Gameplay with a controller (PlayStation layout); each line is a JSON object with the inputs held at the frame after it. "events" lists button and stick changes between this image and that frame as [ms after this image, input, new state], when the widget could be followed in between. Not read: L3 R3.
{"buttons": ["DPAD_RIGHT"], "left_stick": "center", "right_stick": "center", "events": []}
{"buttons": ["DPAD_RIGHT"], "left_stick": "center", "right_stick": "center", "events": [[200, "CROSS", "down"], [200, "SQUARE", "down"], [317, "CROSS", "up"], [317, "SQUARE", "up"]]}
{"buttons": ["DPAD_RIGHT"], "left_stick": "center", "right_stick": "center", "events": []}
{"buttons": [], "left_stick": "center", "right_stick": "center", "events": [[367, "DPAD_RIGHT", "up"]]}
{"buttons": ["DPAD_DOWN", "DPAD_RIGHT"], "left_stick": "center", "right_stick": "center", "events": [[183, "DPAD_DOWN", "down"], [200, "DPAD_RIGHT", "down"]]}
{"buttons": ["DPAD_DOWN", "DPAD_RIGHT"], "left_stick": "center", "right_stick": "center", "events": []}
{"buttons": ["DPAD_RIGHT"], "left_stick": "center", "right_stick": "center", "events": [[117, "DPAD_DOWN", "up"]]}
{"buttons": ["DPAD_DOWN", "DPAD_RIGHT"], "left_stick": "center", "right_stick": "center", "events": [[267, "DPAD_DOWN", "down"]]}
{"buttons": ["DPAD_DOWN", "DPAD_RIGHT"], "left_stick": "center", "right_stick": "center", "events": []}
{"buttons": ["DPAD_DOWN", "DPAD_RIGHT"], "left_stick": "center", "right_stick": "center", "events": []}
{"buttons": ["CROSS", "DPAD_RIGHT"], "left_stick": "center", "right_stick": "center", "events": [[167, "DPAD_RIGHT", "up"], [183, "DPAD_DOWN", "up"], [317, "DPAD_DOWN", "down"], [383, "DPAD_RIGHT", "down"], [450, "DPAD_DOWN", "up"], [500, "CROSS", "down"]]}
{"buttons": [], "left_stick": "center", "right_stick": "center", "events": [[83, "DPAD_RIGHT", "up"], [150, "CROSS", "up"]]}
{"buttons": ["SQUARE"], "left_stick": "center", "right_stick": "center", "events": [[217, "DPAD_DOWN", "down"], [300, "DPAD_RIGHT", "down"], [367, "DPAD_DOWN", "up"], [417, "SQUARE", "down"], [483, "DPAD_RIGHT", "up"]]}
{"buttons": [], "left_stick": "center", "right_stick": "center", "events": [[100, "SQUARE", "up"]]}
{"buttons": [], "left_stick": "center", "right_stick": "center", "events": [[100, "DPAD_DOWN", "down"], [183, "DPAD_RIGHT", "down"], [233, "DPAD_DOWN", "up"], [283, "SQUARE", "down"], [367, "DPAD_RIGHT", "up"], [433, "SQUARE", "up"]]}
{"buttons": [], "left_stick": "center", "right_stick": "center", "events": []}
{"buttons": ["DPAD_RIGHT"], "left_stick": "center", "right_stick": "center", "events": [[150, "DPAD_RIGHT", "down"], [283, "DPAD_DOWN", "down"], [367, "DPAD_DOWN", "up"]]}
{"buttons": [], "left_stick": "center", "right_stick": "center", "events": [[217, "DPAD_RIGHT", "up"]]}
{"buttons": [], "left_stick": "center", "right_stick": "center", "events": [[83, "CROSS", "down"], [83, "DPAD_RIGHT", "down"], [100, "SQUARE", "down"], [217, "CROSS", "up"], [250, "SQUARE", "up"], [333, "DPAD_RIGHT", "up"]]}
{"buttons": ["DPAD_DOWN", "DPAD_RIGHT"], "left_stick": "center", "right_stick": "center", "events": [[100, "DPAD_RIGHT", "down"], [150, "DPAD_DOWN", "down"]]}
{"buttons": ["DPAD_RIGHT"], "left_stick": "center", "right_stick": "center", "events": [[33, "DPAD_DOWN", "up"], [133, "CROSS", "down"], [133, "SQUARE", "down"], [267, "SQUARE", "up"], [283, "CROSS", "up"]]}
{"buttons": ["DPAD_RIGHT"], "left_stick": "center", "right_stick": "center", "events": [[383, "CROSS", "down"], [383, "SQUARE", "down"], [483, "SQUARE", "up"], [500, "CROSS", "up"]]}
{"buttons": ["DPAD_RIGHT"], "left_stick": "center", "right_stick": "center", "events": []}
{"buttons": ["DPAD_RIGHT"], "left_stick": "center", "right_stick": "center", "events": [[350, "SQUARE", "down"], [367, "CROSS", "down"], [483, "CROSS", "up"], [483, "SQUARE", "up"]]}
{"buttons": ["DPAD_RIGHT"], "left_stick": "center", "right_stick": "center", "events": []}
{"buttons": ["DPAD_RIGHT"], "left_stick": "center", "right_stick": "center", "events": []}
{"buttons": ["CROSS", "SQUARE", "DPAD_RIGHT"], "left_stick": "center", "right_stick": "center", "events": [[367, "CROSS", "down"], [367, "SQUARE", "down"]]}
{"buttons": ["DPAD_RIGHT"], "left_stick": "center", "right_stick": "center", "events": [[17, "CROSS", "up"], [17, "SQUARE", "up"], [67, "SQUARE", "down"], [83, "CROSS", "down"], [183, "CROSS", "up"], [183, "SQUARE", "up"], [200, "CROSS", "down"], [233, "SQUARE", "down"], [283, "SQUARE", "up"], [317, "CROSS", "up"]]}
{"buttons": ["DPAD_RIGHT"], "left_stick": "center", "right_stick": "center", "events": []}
┄┄┄┄┄┄┄┄┄┄┄┄┄┄┄┄┄┄┄┄
> _PROBLEM STATEMENT_
Word for word, extract all the records.

> _EXPECTED OUTPUT_
Gameplay with a controller (PlayStation layout); each line is a JSON object with the inputs held at the frame after it. "events" lists button and stick changes between this image and that frame as [ms after this image, input, new state], when the widget could be followed in between. Not read: L3 R3.
{"buttons": ["DPAD_RIGHT"], "left_stick": "center", "right_stick": "center", "events": []}
{"buttons": ["DPAD_RIGHT"], "left_stick": "center", "right_stick": "center", "events": [[200, "CROSS", "down"], [200, "SQUARE", "down"], [317, "CROSS", "up"], [317, "SQUARE", "up"]]}
{"buttons": ["DPAD_RIGHT"], "left_stick": "center", "right_stick": "center", "events": []}
{"buttons": [], "left_stick": "center", "right_stick": "center", "events": [[367, "DPAD_RIGHT", "up"]]}
{"buttons": ["DPAD_DOWN", "DPAD_RIGHT"], "left_stick": "center", "right_stick": "center", "events": [[183, "DPAD_DOWN", "down"], [200, "DPAD_RIGHT", "down"]]}
{"buttons": ["DPAD_DOWN", "DPAD_RIGHT"], "left_stick": "center", "right_stick": "center", "events": []}
{"buttons": ["DPAD_RIGHT"], "left_stick": "center", "right_stick": "center", "events": [[117, "DPAD_DOWN", "up"]]}
{"buttons": ["DPAD_DOWN", "DPAD_RIGHT"], "left_stick": "center", "right_stick": "center", "events": [[267, "DPAD_DOWN", "down"]]}
{"buttons": ["DPAD_DOWN", "DPAD_RIGHT"], "left_stick": "center", "right_stick": "center", "events": []}
{"buttons": ["DPAD_DOWN", "DPAD_RIGHT"], "left_stick": "center", "right_stick": "center", "events": []}
{"buttons": ["CROSS", "DPAD_RIGHT"], "left_stick": "center", "right_stick": "center", "events": [[167, "DPAD_RIGHT", "up"], [183, "DPAD_DOWN", "up"], [317, "DPAD_DOWN", "down"], [383, "DPAD_RIGHT", "down"], [450, "DPAD_DOWN", "up"], [500, "CROSS", "down"]]}
{"buttons": [], "left_stick": "center", "right_stick": "center", "events": [[83, "DPAD_RIGHT", "up"], [150, "CROSS", "up"]]}
{"buttons": ["SQUARE"], "left_stick": "center", "right_stick": "center", "events": [[217, "DPAD_DOWN", "down"], [300, "DPAD_RIGHT", "down"], [367, "DPAD_DOWN", "up"], [417, "SQUARE", "down"], [483, "DPAD_RIGHT", "up"]]}
{"buttons": [], "left_stick": "center", "right_stick": "center", "events": [[100, "SQUARE", "up"]]}
{"buttons": [], "left_stick": "center", "right_stick": "center", "events": [[100, "DPAD_DOWN", "down"], [183, "DPAD_RIGHT", "down"], [233, "DPAD_DOWN", "up"], [283, "SQUARE", "down"], [367, "DPAD_RIGHT", "up"], [433, "SQUARE", "up"]]}
{"buttons": [], "left_stick": "center", "right_stick": "center", "events": []}
{"buttons": ["DPAD_RIGHT"], "left_stick": "center", "right_stick": "center", "events": [[150, "DPAD_RIGHT", "down"], [283, "DPAD_DOWN", "down"], [367, "DPAD_DOWN", "up"]]}
{"buttons": [], "left_stick": "center", "right_stick": "center", "events": [[217, "DPAD_RIGHT", "up"]]}
{"buttons": [], "left_stick": "center", "right_stick": "center", "events": [[83, "CROSS", "down"], [83, "DPAD_RIGHT", "down"], [100, "SQUARE", "down"], [217, "CROSS", "up"], [250, "SQUARE", "up"], [333, "DPAD_RIGHT", "up"]]}
{"buttons": ["DPAD_DOWN", "DPAD_RIGHT"], "left_stick": "center", "right_stick": "center", "events": [[100, "DPAD_RIGHT", "down"], [150, "DPAD_DOWN", "down"]]}
{"buttons": ["DPAD_RIGHT"], "left_stick": "center", "right_stick": "center", "events": [[33, "DPAD_DOWN", "up"], [133, "CROSS", "down"], [133, "SQUARE", "down"], [267, "SQUARE", "up"], [283, "CROSS", "up"]]}
{"buttons": ["DPAD_RIGHT"], "left_stick": "center", "right_stick": "center", "events": [[383, "CROSS", "down"], [383, "SQUARE", "down"], [483, "SQUARE", "up"], [500, "CROSS", "up"]]}
{"buttons": ["DPAD_RIGHT"], "left_stick": "center", "right_stick": "center", "events": []}
{"buttons": ["DPAD_RIGHT"], "left_stick": "center", "right_stick": "center", "events": [[350, "SQUARE", "down"], [367, "CROSS", "down"], [483, "CROSS", "up"], [483, "SQUARE", "up"]]}
{"buttons": ["DPAD_RIGHT"], "left_stick": "center", "right_stick": "center", "events": []}
{"buttons": ["DPAD_RIGHT"], "left_stick": "center", "right_stick": "center", "events": []}
{"buttons": ["CROSS", "SQUARE", "DPAD_RIGHT"], "left_stick": "center", "right_stick": "center", "events": [[367, "CROSS", "down"], [367, "SQUARE", "down"]]}
{"buttons": ["DPAD_RIGHT"], "left_stick": "center", "right_stick": "center", "events": [[17, "CROSS", "up"], [17, "SQUARE", "up"], [67, "SQUARE", "down"], [83, "CROSS", "down"], [183, "CROSS", "up"], [183, "SQUARE", "up"], [200, "CROSS", "down"], [233, "SQUARE", "down"], [283, "SQUARE", "up"], [317, "CROSS", "up"]]}
{"buttons": ["DPAD_RIGHT"], "left_stick": "center", "right_stick": "center", "events": []}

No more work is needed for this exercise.